_INFORMATION PROVIDED_.

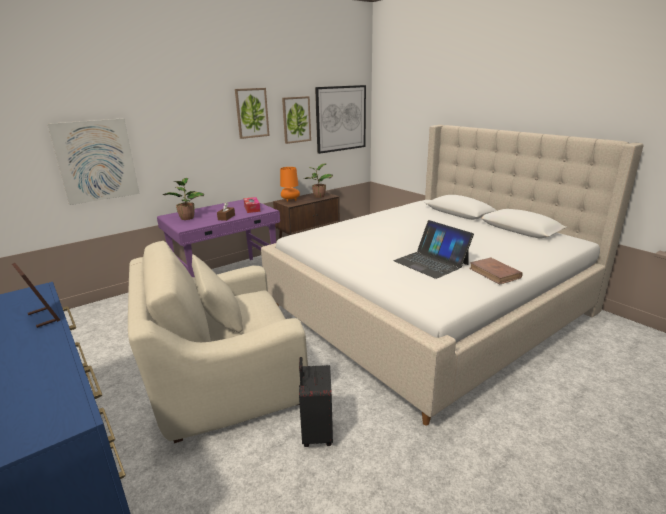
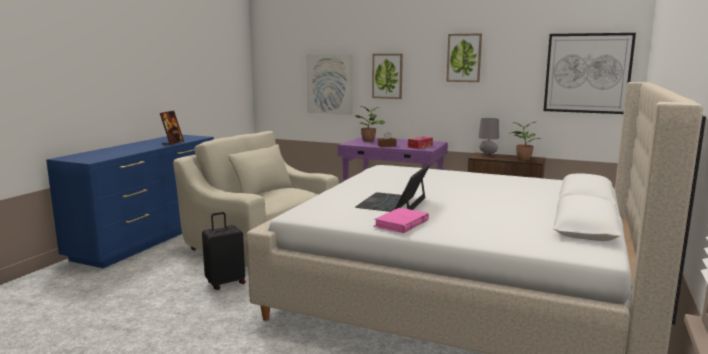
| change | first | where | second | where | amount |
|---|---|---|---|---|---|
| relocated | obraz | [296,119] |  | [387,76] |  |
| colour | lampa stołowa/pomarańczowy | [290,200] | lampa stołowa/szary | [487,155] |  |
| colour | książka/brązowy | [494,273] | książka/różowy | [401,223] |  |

_WHAT TO DO_.
Each entry above must be duplicated precisely; none of the pictures may be included.

_TASK RESPONSE_.
| change | first | where | second | where | amount |
|---|---|---|---|---|---|
| relocated | obraz | [296,119] |  | [387,76] |  |
| colour | lampa stołowa/pomarańczowy | [290,200] | lampa stołowa/szary | [487,155] |  |
| colour | książka/brązowy | [494,273] | książka/różowy | [401,223] |  |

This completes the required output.